Data records:
* * * * * * * * *
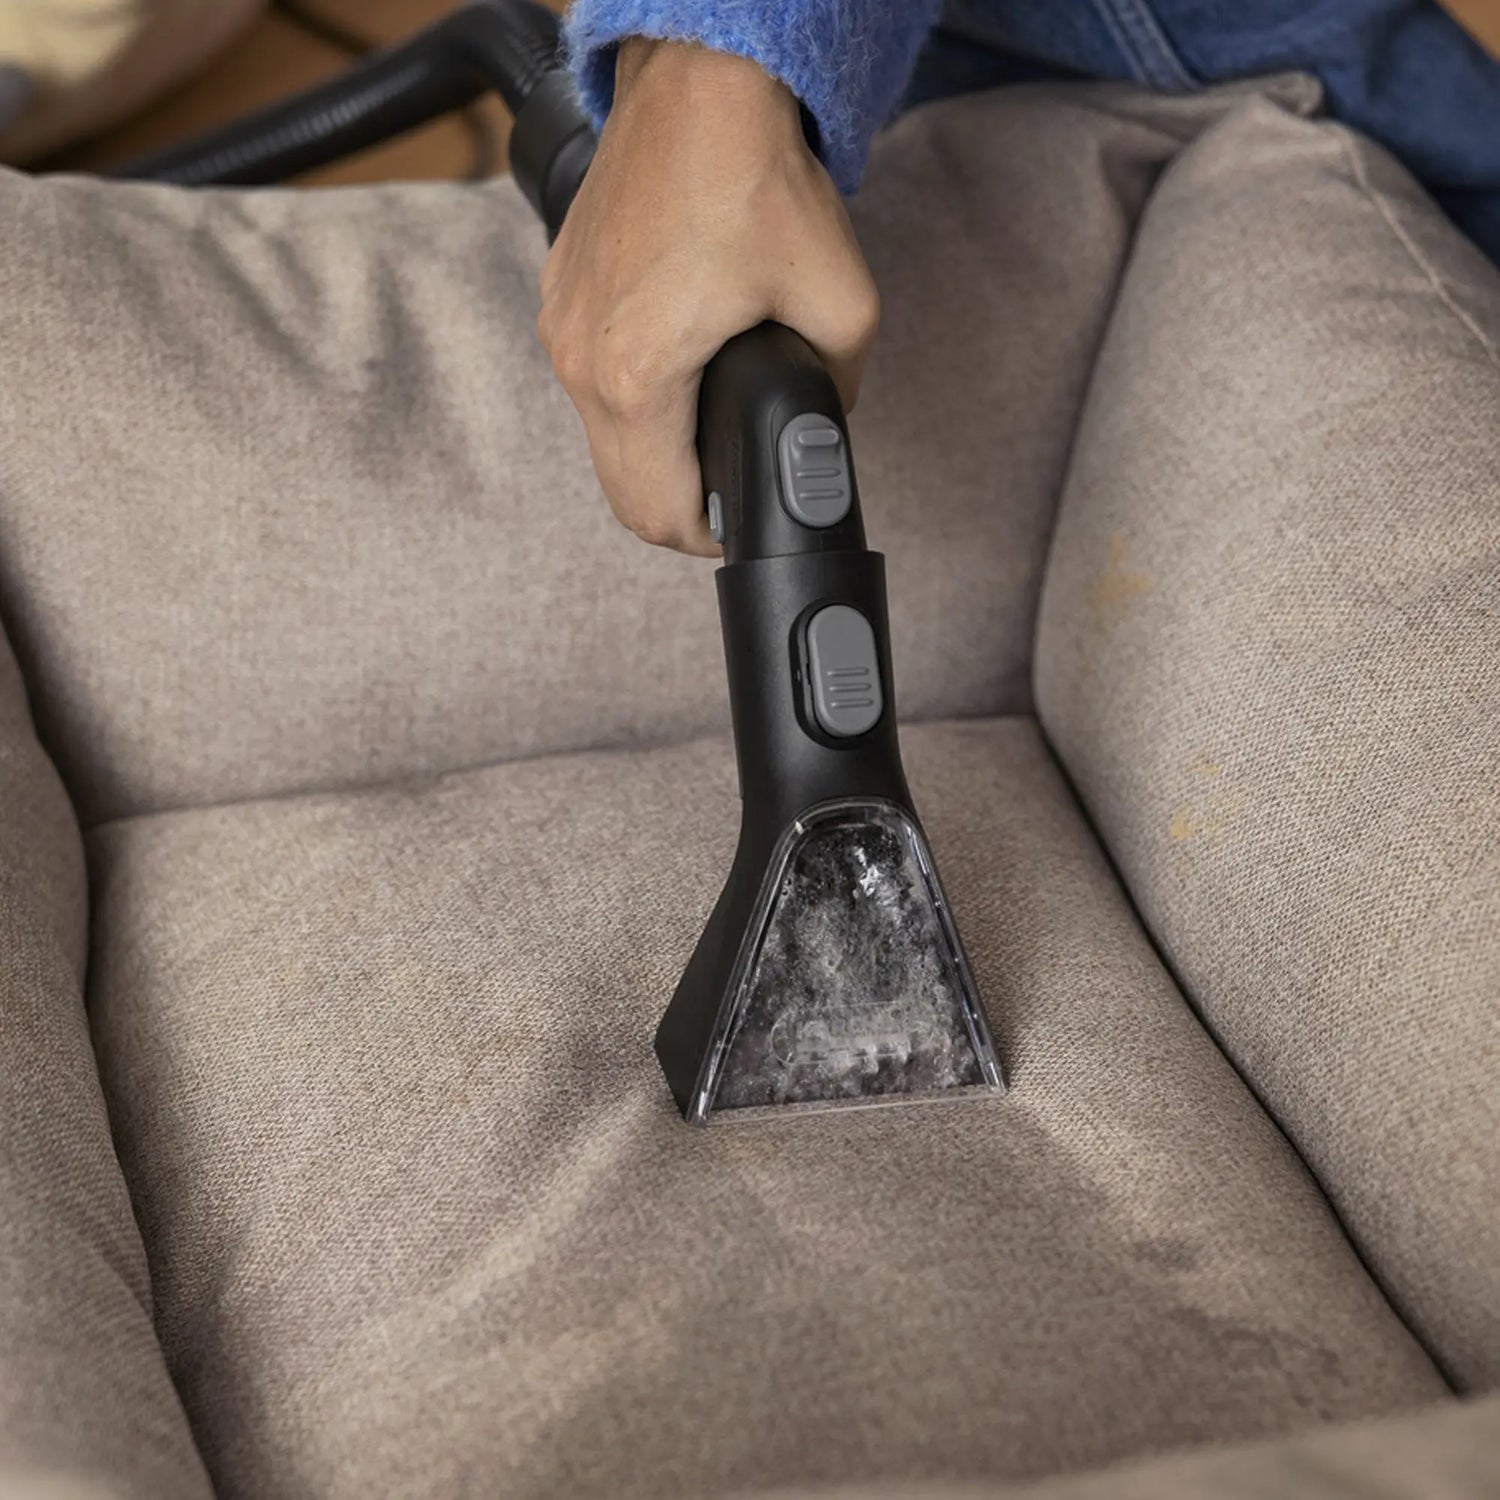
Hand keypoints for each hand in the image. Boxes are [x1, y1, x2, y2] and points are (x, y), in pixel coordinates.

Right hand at [538, 39, 879, 554]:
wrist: (698, 79)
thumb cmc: (756, 174)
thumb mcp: (841, 301)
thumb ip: (838, 391)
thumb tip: (824, 424)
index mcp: (638, 375)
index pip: (658, 513)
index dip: (709, 538)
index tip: (743, 528)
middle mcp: (580, 359)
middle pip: (623, 493)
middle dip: (682, 510)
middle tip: (733, 495)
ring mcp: (560, 326)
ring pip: (602, 444)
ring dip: (656, 459)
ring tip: (713, 434)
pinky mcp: (559, 295)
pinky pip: (590, 384)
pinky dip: (634, 404)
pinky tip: (682, 374)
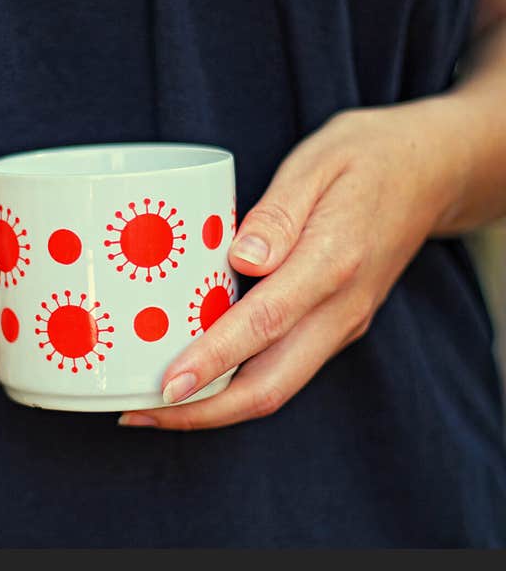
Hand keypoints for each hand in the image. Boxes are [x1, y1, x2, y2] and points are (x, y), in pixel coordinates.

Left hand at [120, 101, 463, 429]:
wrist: (431, 171)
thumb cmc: (365, 157)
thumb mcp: (318, 162)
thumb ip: (279, 213)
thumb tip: (242, 258)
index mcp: (334, 261)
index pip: (265, 323)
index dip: (212, 361)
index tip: (165, 386)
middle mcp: (341, 307)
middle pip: (270, 386)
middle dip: (201, 411)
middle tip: (138, 413)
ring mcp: (341, 323)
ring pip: (276, 388)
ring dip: (214, 408)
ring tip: (153, 407)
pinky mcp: (335, 326)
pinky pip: (282, 370)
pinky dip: (235, 386)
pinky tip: (196, 379)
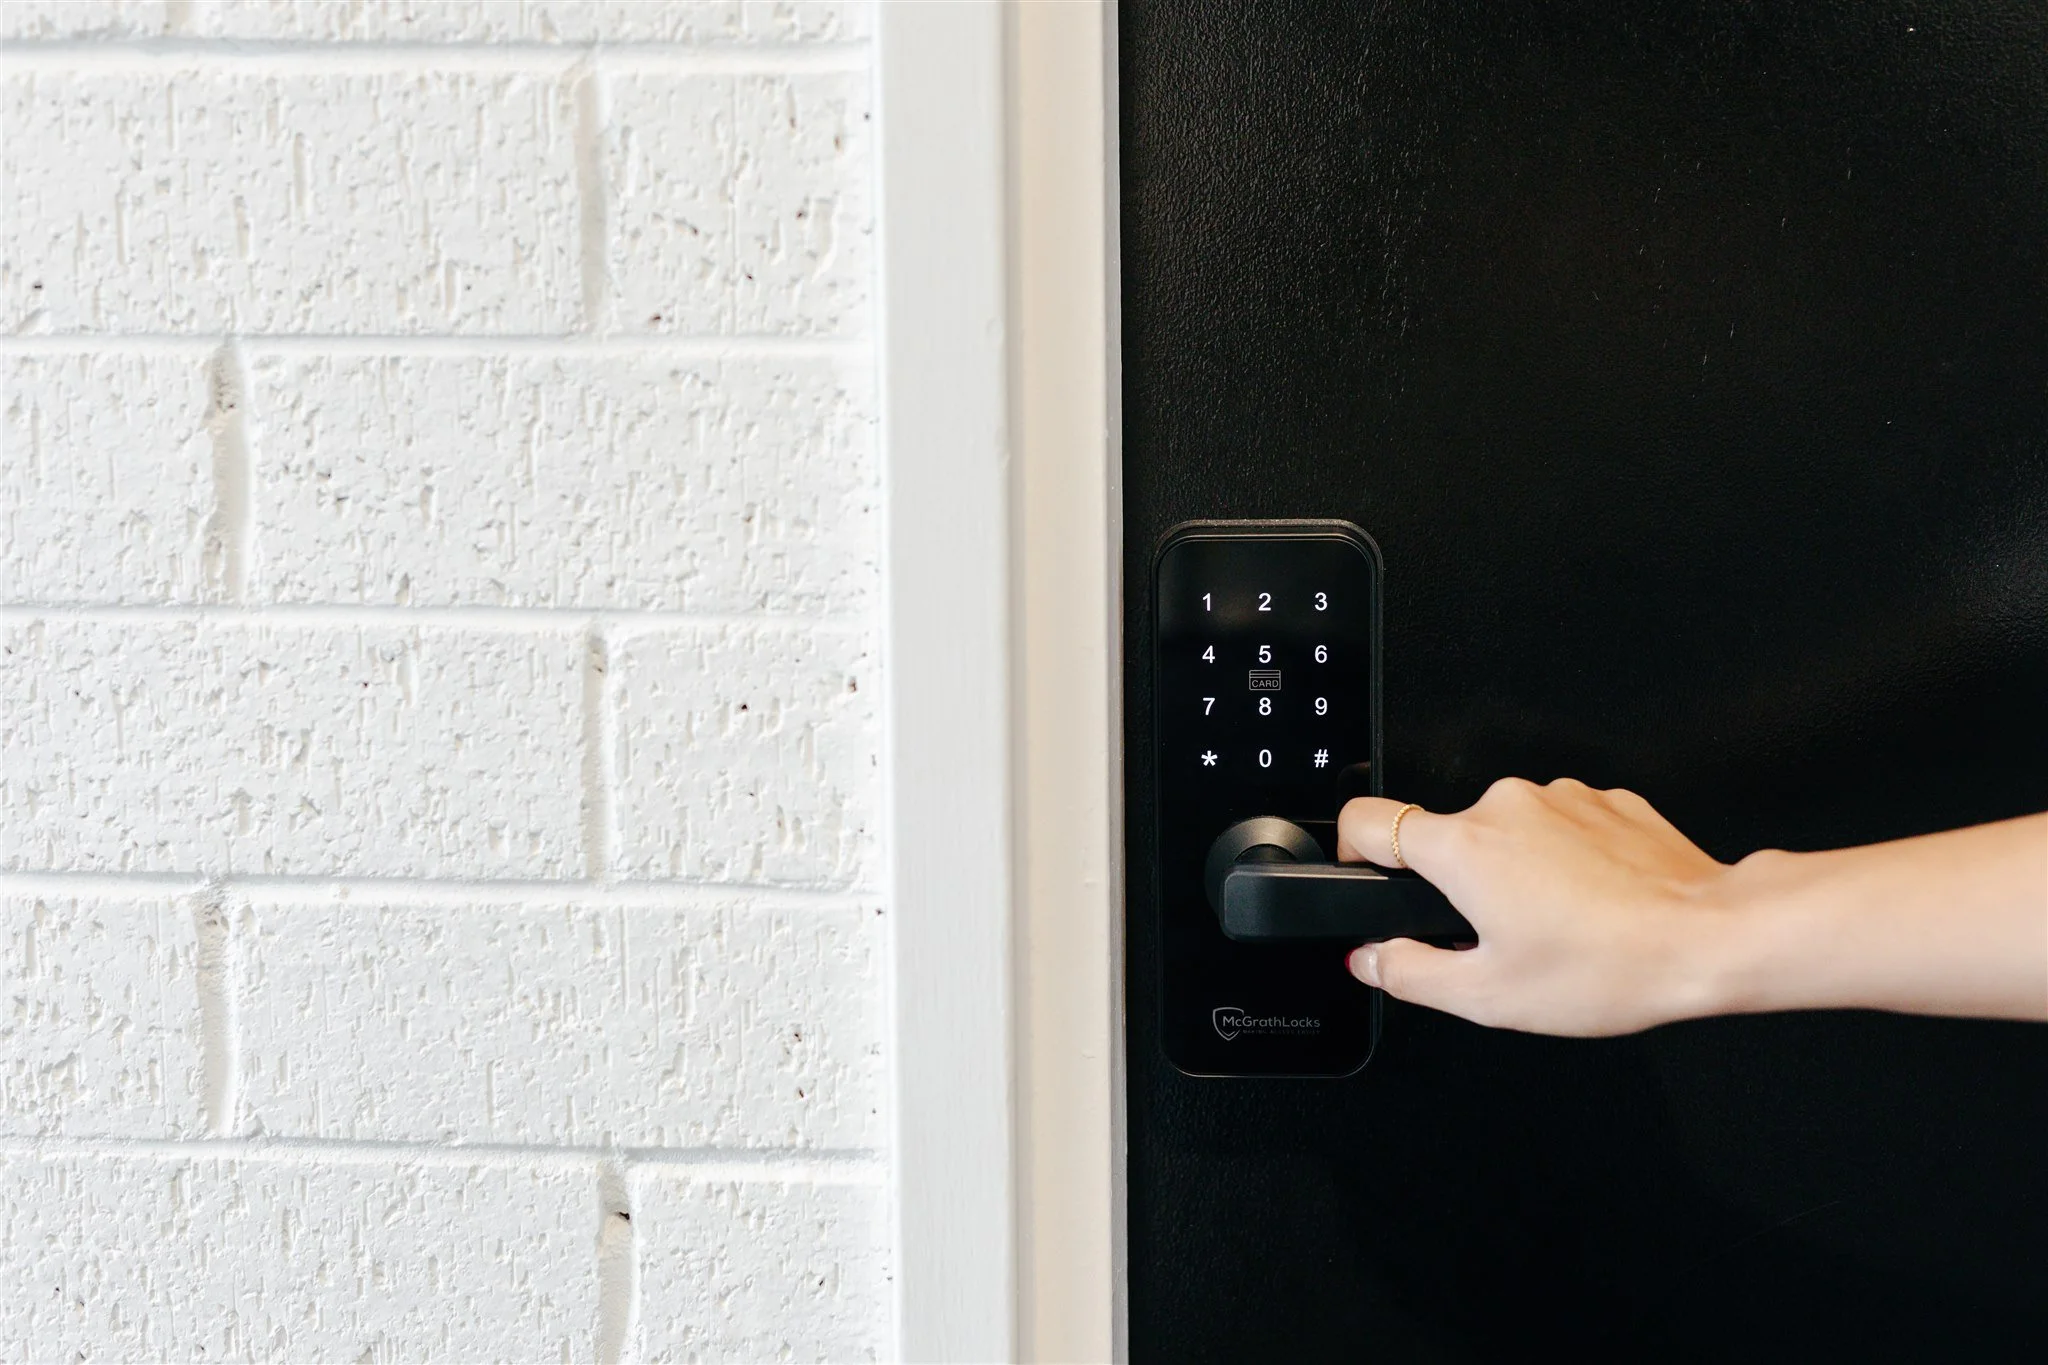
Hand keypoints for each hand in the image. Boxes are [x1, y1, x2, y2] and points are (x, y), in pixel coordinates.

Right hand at [1338, 779, 1736, 1035]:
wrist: (1712, 937)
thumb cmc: (1611, 966)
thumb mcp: (1489, 997)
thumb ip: (1410, 974)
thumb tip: (1372, 960)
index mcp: (1464, 848)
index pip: (1369, 821)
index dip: (1353, 852)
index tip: (1367, 875)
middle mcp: (1506, 805)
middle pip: (1449, 838)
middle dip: (1462, 886)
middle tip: (1500, 939)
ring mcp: (1561, 797)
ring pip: (1510, 834)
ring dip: (1520, 873)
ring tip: (1561, 928)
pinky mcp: (1607, 800)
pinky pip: (1562, 827)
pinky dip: (1567, 862)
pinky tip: (1595, 906)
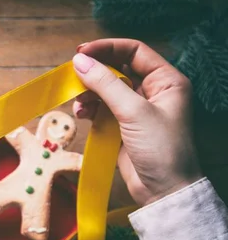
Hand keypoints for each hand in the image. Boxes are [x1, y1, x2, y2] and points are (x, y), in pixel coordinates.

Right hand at [71, 39, 201, 205]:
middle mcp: (153, 91)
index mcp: (166, 80)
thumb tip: (79, 62)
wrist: (163, 191)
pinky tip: (82, 115)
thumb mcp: (133, 112)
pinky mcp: (123, 127)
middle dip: (95, 72)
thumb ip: (106, 84)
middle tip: (73, 76)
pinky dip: (90, 109)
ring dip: (89, 93)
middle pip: (117, 69)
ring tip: (79, 104)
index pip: (134, 51)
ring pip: (106, 90)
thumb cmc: (161, 149)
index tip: (80, 53)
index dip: (107, 48)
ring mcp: (137, 110)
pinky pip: (102, 109)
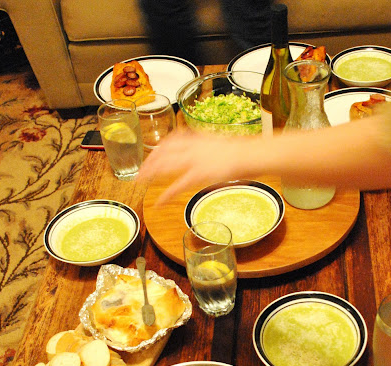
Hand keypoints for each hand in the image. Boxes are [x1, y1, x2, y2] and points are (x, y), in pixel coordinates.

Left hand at [137, 130, 256, 203]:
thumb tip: (211, 154)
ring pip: (164, 166)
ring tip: (139, 183)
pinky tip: (158, 203)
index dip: (159, 148)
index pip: (172, 139)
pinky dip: (166, 195)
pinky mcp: (198, 175)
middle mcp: (192, 147)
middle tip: (139, 172)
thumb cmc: (244, 151)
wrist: (251, 154)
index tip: (152, 153)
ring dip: (150, 174)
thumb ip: (212, 149)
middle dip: (149, 162)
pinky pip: (176, 186)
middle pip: (163, 152)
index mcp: (198, 138)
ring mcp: (193, 161)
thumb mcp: (224, 144)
* * * * * * * * *
* Exercise description *
Make an exact copy of the records above, one that has none of the pictures.

* Response box *
Hand keypoints for each hand in the image. Boxes are [x1, y1, x2, y2] and points are (x, y), in pixel coordinates.

Right hand at [538, 39, 879, 554]:
wrist: (698, 79)
thumb cmc: (756, 174)
thumb mcp: (841, 301)
thumb ip: (838, 391)
thumb tip: (824, 424)
index mcp: (638, 375)
index pip: (658, 513)
index dip: (709, 538)
index tip: (743, 528)
middle mcp: (580, 359)
middle pip: (623, 493)
middle dip: (682, 510)
middle tip: (733, 495)
ring mcp: (560, 326)
ring pip: (602, 444)
ring dip: (656, 459)
ring tip: (713, 434)
pinky mcp: (559, 295)
pinky pip: (590, 384)
pinky dip: (634, 404)
pinky tip: (682, 374)
Hand keypoints for each hand in the image. Boxes are [x1, y1, x2, y2] and points are (x, y), in pixel coordinates.

Left hand at [120, 101, 463, 429]:
wrist: (431, 171)
thumb cmc: (365, 157)
thumb mcp: (318, 162)
thumb ip: (279, 213)
thumb tip: (242, 258)
index mcp: (334, 261)
index pip: (265, 323)
index dip: (212, 361)
index tip: (165, 386)
middle mcp: (341, 307)
middle pip: (270, 386)
middle dip: (201, 411)
middle tip: (138, 413)
ring mcp: (341, 323)
ring pip: (276, 388)
ring dip: (214, 408)
ring tip: (153, 407)
pinky mcp: (335, 326)
pinky pip: (282, 370)
pinky dip: (235, 386)
pinky tip: (196, 379)
Hand keypoints for each hand in the image. Boxes are [x1, y1, x2, y2] and points are (x, y), in pixel coordinates.

Right hand at [1338, 779, 1736, 1035]:
wrist: (1712, 937)
thumb cmc: (1611, 966)
thumb mcp: (1489, 997)
thumb ip: (1410, 974)
thumb tip: (1372, 960)
index mcp: (1464, 848)
index pip: (1369, 821)
index dip: (1353, 852)
index tip: (1367, 875)
middle mcp: (1506, 805)
middle pip: (1449, 838)
middle dip: (1462, 886)
middle tip: (1500, 939)
ring mcp: (1561, 797)
ring pip: (1510, 834)
ring dip: (1520, 873)
ring tip: (1561, 928)
pinky mcp: (1607, 800)
pinky pip: (1562, 827)
pinky dip: (1567, 862)
pinky tip: (1595, 906)
Hand keypoints for each hand in the image. Boxes are [x1, y1, x2, y2] and points are (x, y), in pixel coordinates.

Right hand at [71, 39, 201, 205]:
middle mcp: (153, 91)
index mcp: (166, 80)
thumb tip: (79, 62)
wrist: (163, 191)
pinky tip: (82, 115)
thumb mcp: (133, 112)
pinky mcp: (123, 127)
middle dip: (95, 72)
thumb ip: (106, 84)
middle tip: (73, 76)
pinky dip: (90, 109)
ring dip: (89, 93)
middle pip: (117, 69)
ring tip: (79, 104)
index pip: (134, 51)
ring pip: (106, 90)
thumb cmc: (161, 149)
index tip: (80, 53)
index dip: (107, 48)
ring mcp: (137, 110)
pinky pip: (102, 109)
Hand keypoints for each hand in the image. Boxes are [x1, y1, x2, y2] and points are (x, y), in pixel coordinates.

Left hand at [137, 130, 256, 203]:
thumb tip: (211, 154)
ring pip: (164, 166)
ring tip: (139, 183)
pinky tip: (158, 203)
index dip: (159, 148)
index pip: (172, 139)
pinky dip: (166, 195)
pinky mcp: (198, 175)
middle mcp: (192, 147)
middle tip: (139, 172)
thumb cmc: (244, 151)
wrist: (251, 154)
index tip: (152, 153)
ring dip: (150, 174)
thumb ip: (212, 149)
middle dip: (149, 162)
pinky pip: (176, 186)
middle pip: (163, 152)
index mcp: (198, 138)
ring mcp: (193, 161)
thumb mcp: (224, 144)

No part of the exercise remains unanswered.